The data:

Start of Block

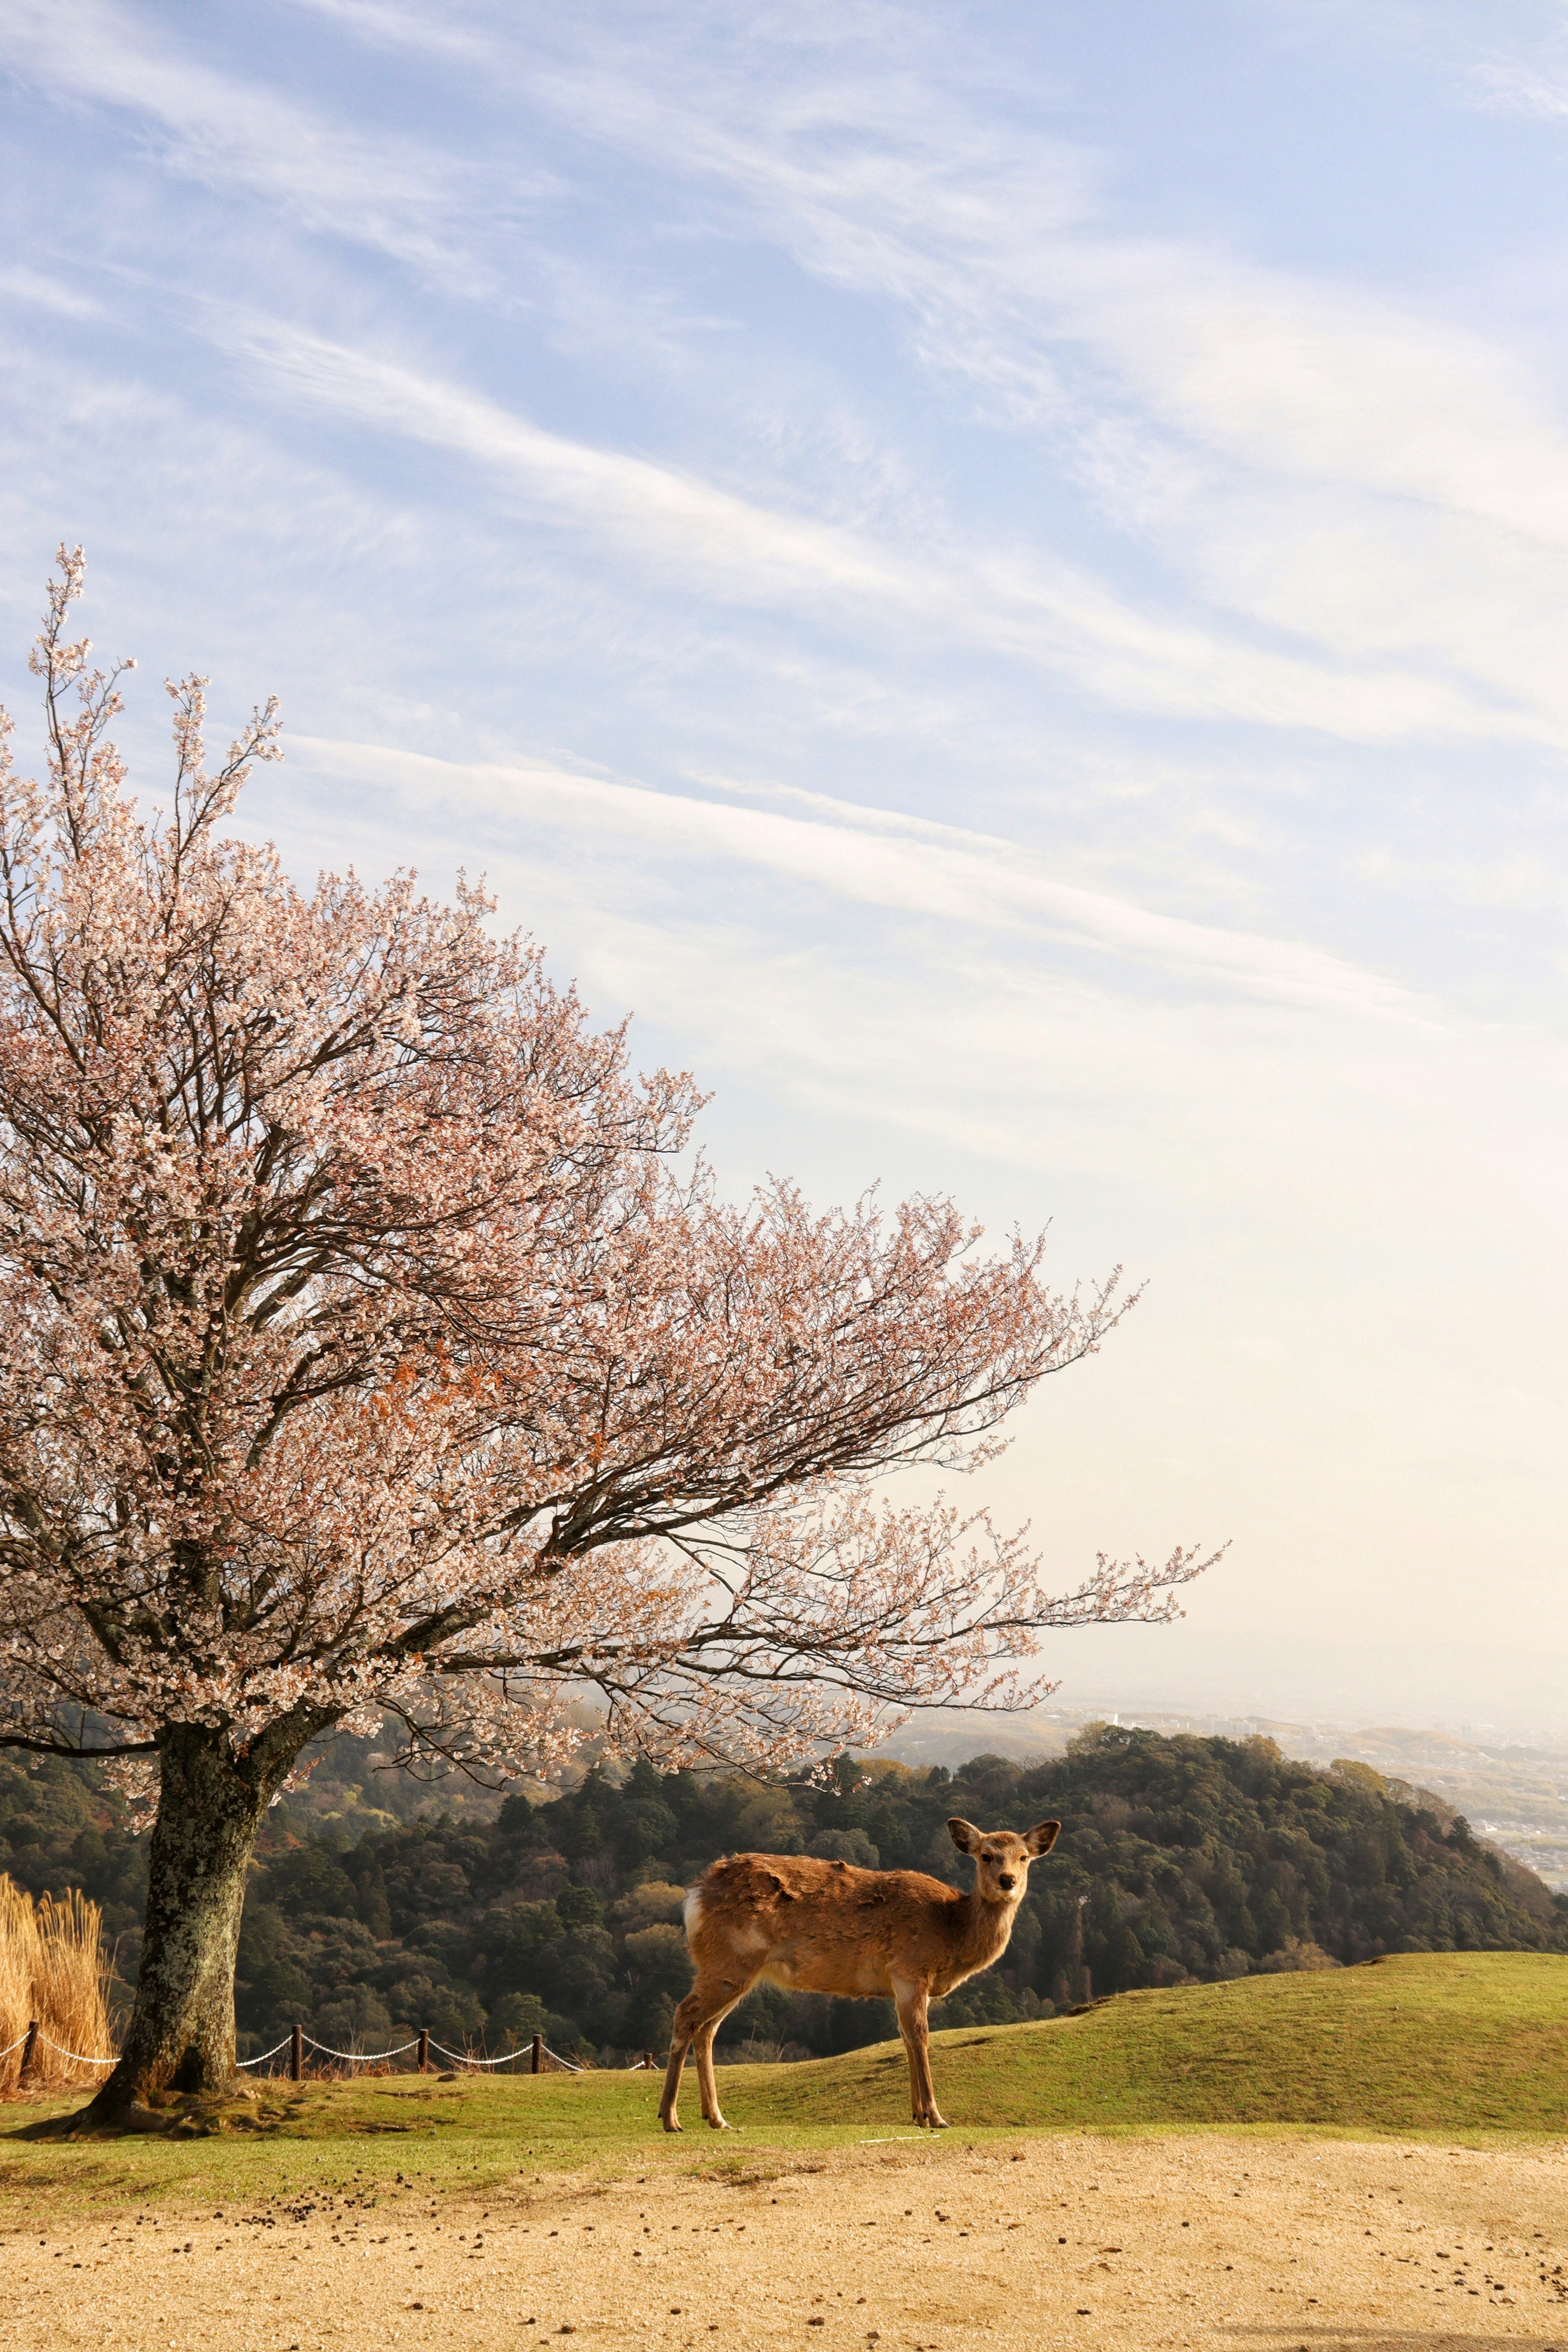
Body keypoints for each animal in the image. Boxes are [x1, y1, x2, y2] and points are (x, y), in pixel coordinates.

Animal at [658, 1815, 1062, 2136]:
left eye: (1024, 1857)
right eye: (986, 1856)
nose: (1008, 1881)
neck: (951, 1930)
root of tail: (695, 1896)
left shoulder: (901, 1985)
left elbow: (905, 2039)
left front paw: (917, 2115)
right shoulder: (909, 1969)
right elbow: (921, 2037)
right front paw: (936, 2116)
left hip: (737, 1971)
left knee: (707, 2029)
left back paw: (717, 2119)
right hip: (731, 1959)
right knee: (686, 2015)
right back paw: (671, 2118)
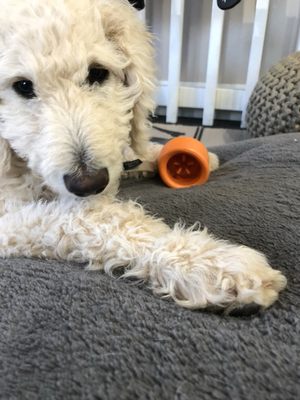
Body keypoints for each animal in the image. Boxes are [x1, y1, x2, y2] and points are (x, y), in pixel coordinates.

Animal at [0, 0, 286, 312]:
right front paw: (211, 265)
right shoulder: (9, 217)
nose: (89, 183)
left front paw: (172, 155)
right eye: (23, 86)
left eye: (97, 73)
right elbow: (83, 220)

End of Block

Work required:
Copy exactly and only this span: the line with "left back paw: (717, 2119)" through the final line of the entries, both ends included, with the pictures left out.

Solution for this task:
left back paw: (717, 2119)
right hip: (731, 1959)
right knee: (686, 2015)
right back paw: (671, 2118)
Body keypoints for each animal in the image. Boxes are [x1, y1, x2, y2] and points are (x, y), in pixel coordinates.

Animal at [0, 0, 286, 312]:
right front paw: (211, 265)
right shoulder: (9, 217)
nose: (89, 183)
left front paw: (172, 155)
right eye: (23, 86)
left eye: (97, 73)
right elbow: (83, 220)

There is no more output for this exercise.